Breaking The Ranks

Breaking The Ranks

Written on 09/11/2023
CuriPow


Young-Oak Kim, a Korean-American and United States Army officer during World War II and the Korean War and a civic leader and humanitarian. He proudly led the famed all-Japanese American 100th Infantry Battalion/442nd Regimental Combat Team during World War II and volunteered to serve in the Korean War, where he fought with distinction.

Even more impressive than Colonel Kim’s military awards, however, was his ability to overcome the racial divide. Upon his commission as a second lieutenant in 1943, Kim was assigned to the 100th Battalion/442nd Regimental Combat Team. As the unit’s only Korean American, Kim was offered a transfer due to the Army’s fear of ethnic conflict exacerbated by Japanese colonial rule over Korea. But Kim refused, declaring, “There is no Japanese or Korean here. We’re all Americans and we’re fighting for the same cause.”

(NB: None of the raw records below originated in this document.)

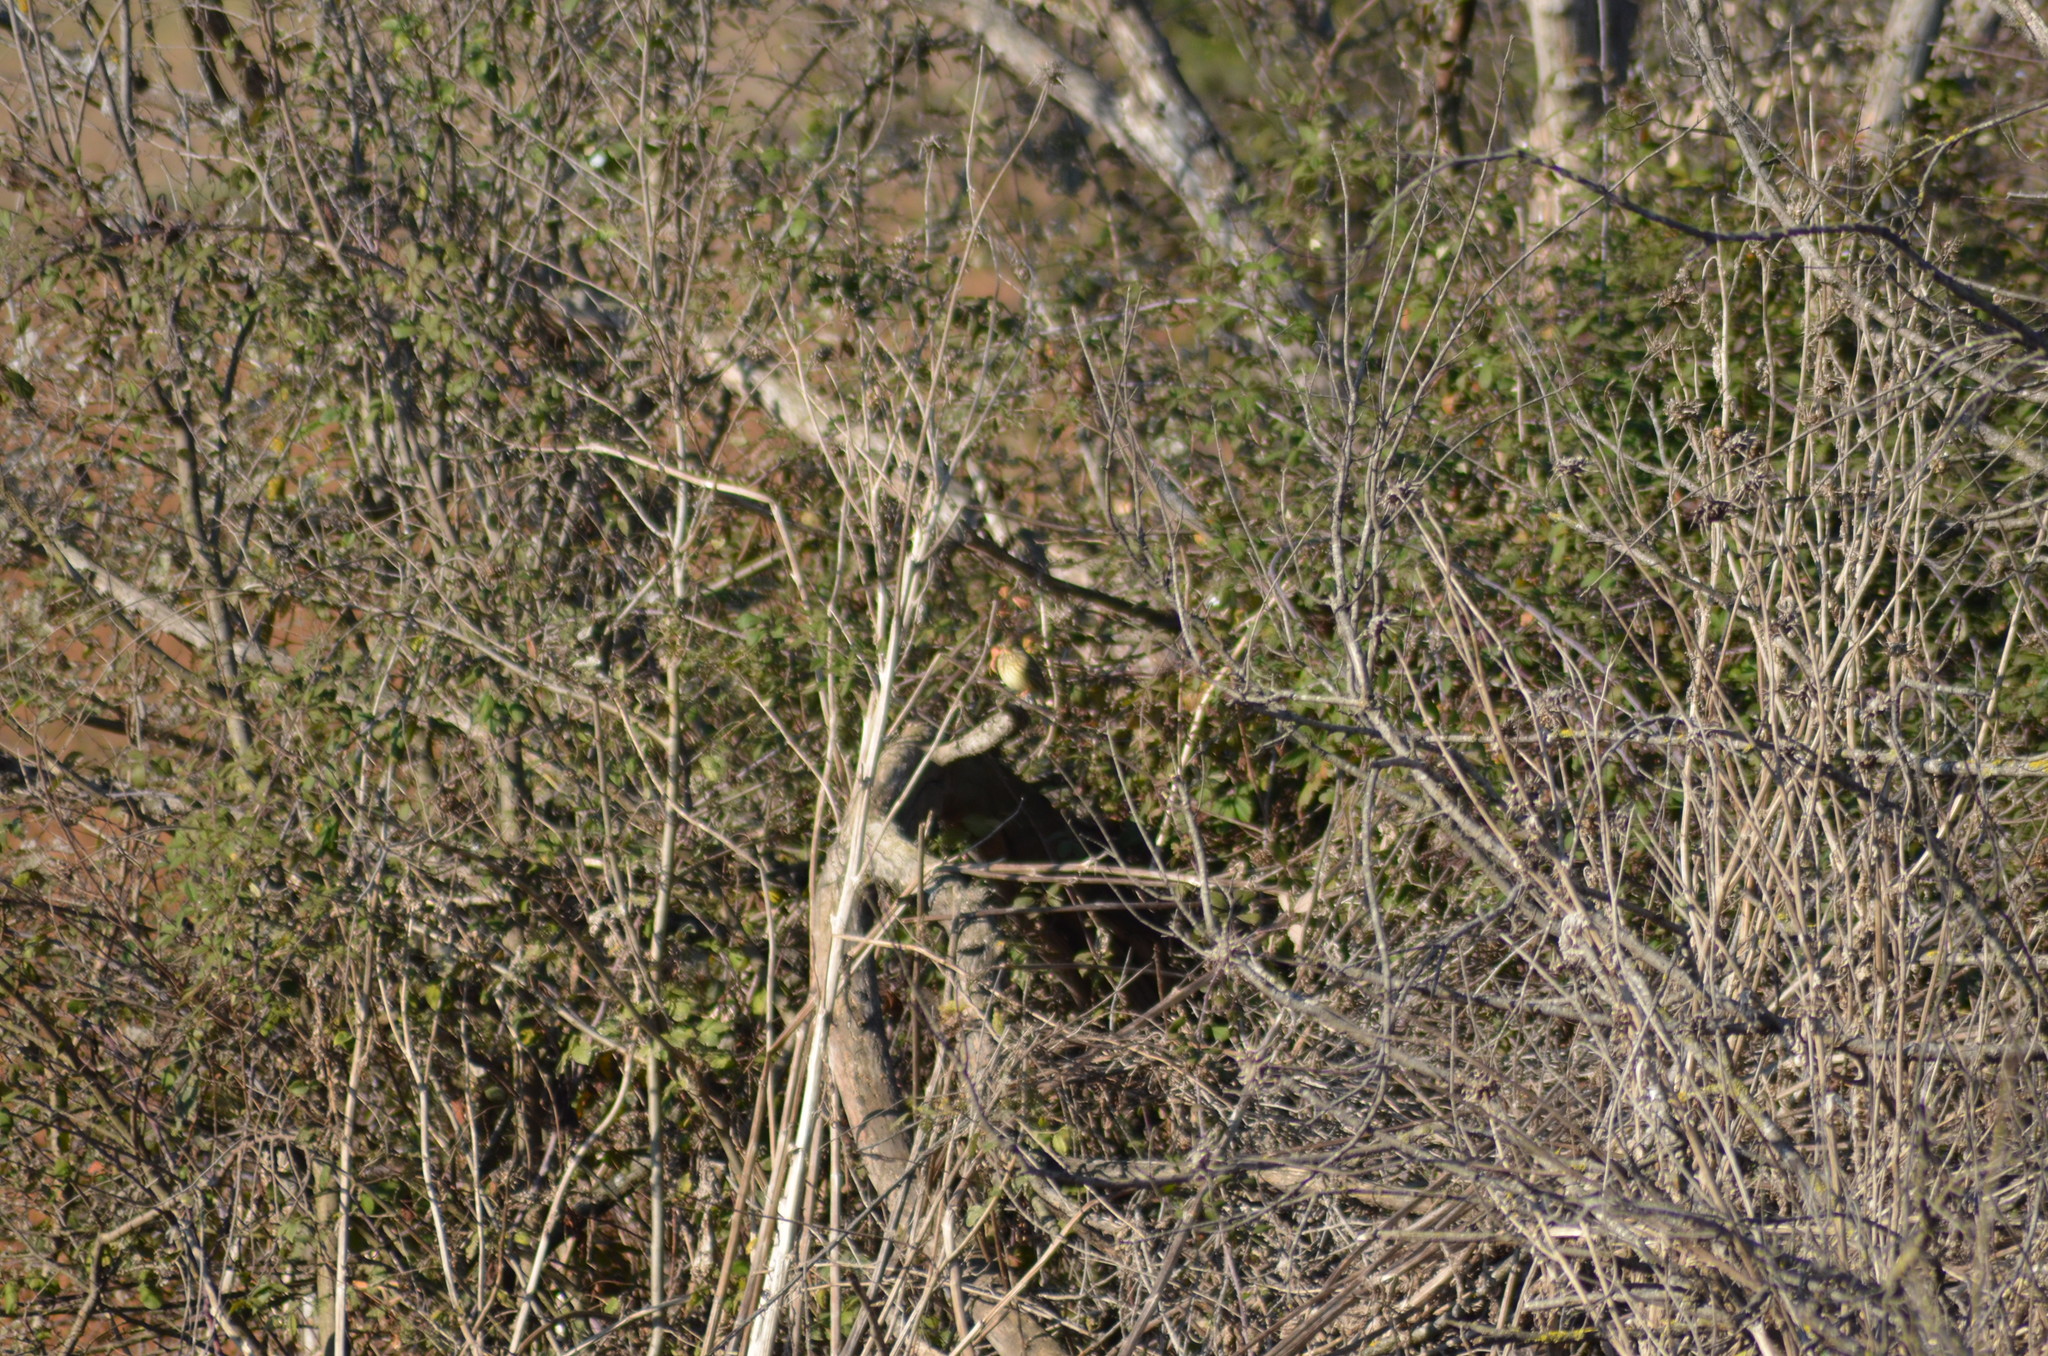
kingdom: Animalia
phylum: Chordata
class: Aves
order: Passeriformes
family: Emberizidae
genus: Emberiza
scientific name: Emberiza calandra
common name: Corn bunting
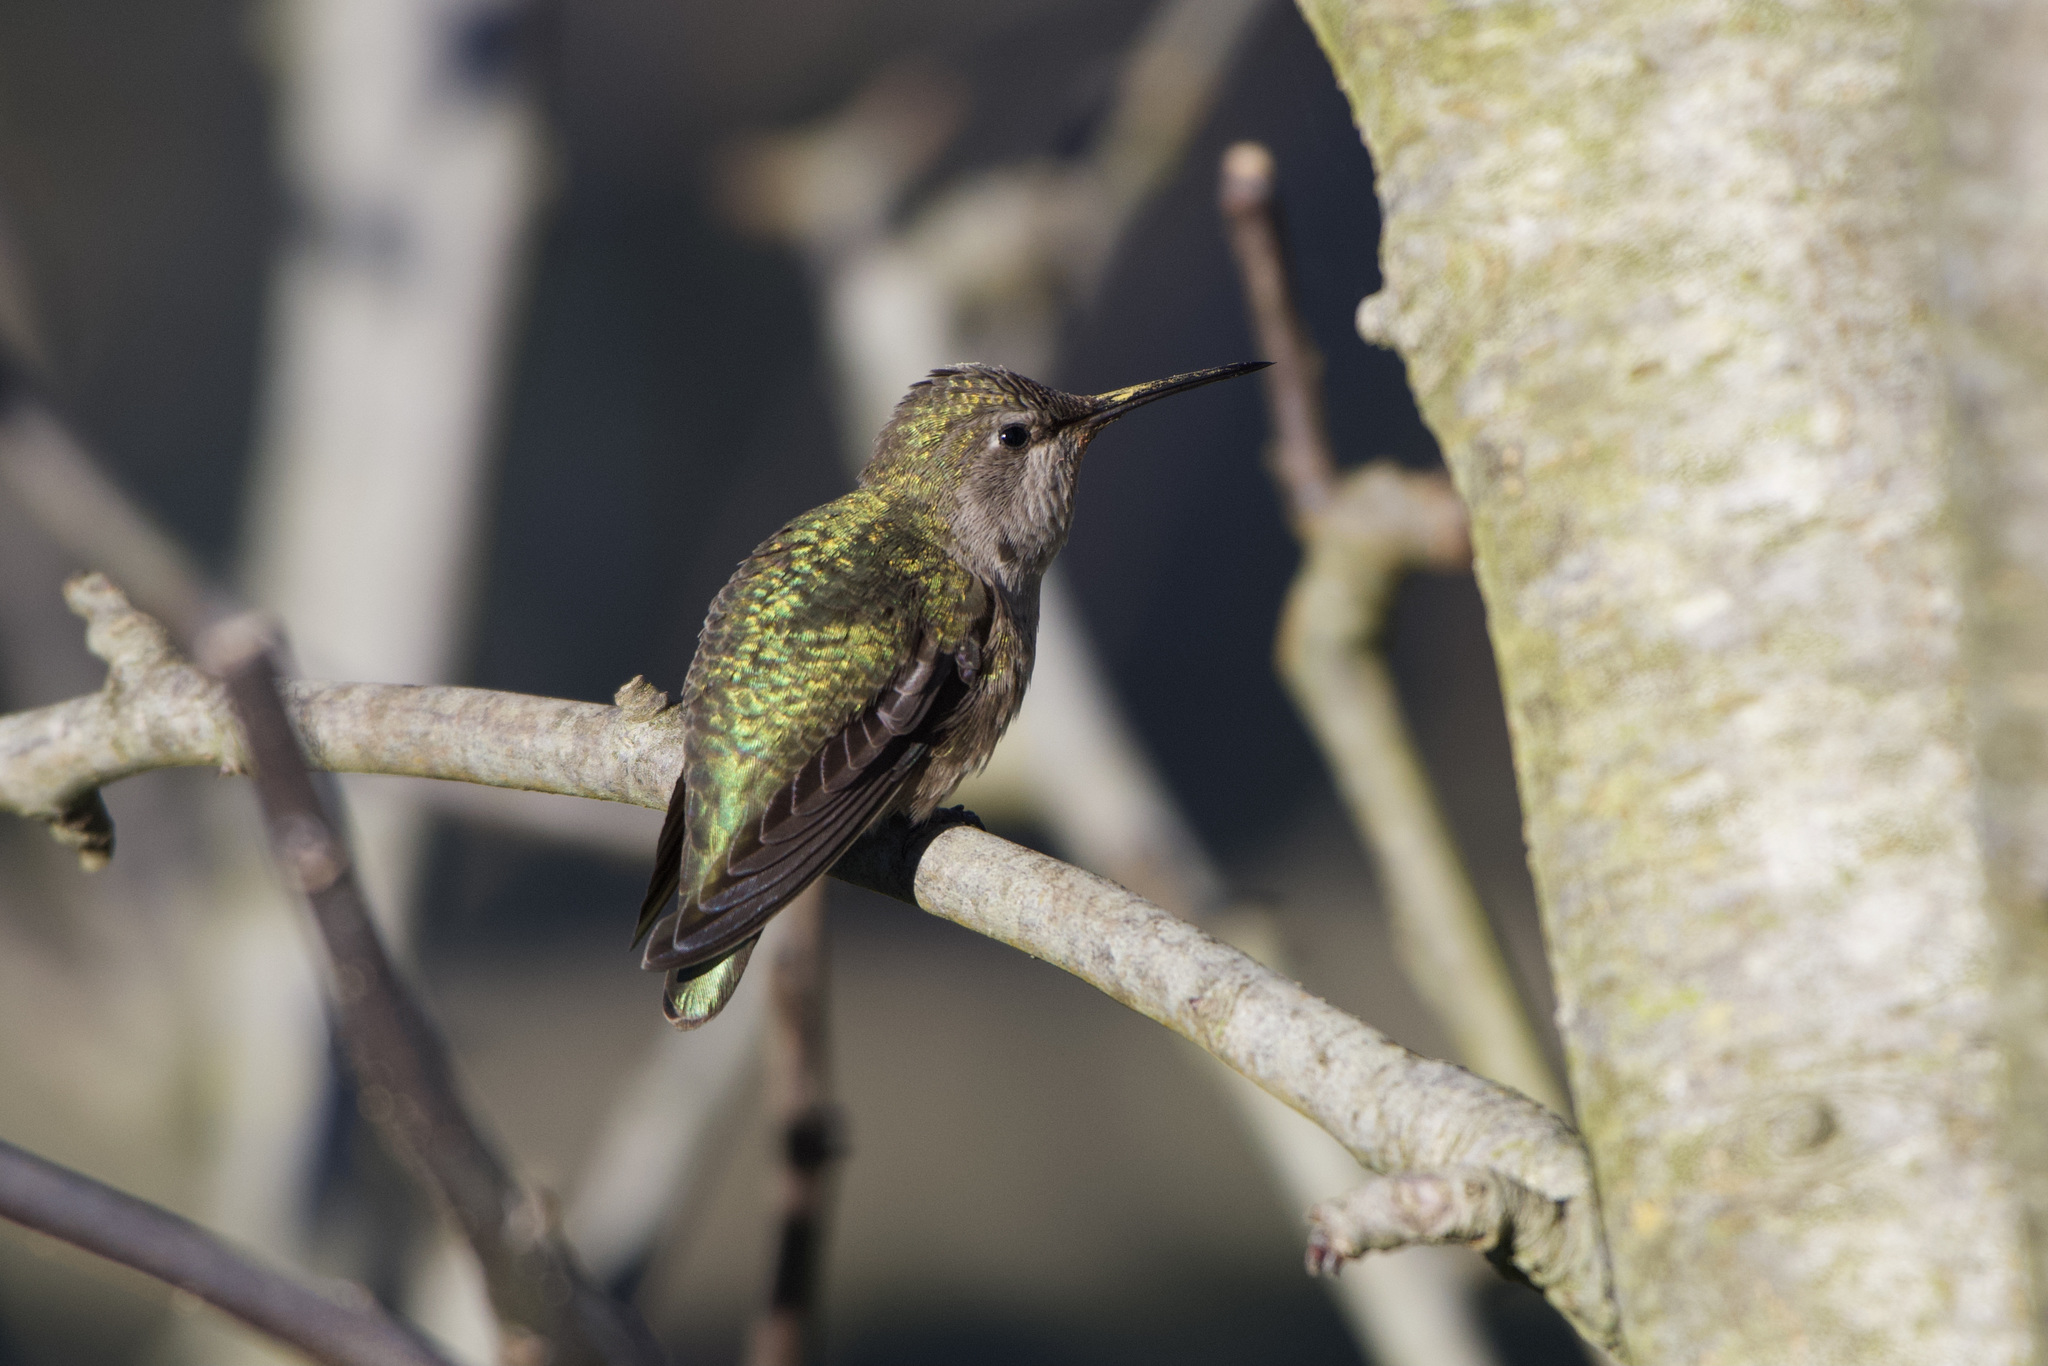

After retiring from the Army Colonel Kim spent ten years to build the Go For Broke Monument and National Education Center in remembrance of the thousands of Nisei veterans who fought during World War II at a time of intense discrimination against Japanese Americans.

 

 


“Koreans and Japanese don’t always get along.” Kim refused on the spot: “You’re wrong. They’re Americans, I’m American, and we’re going to fight for America.”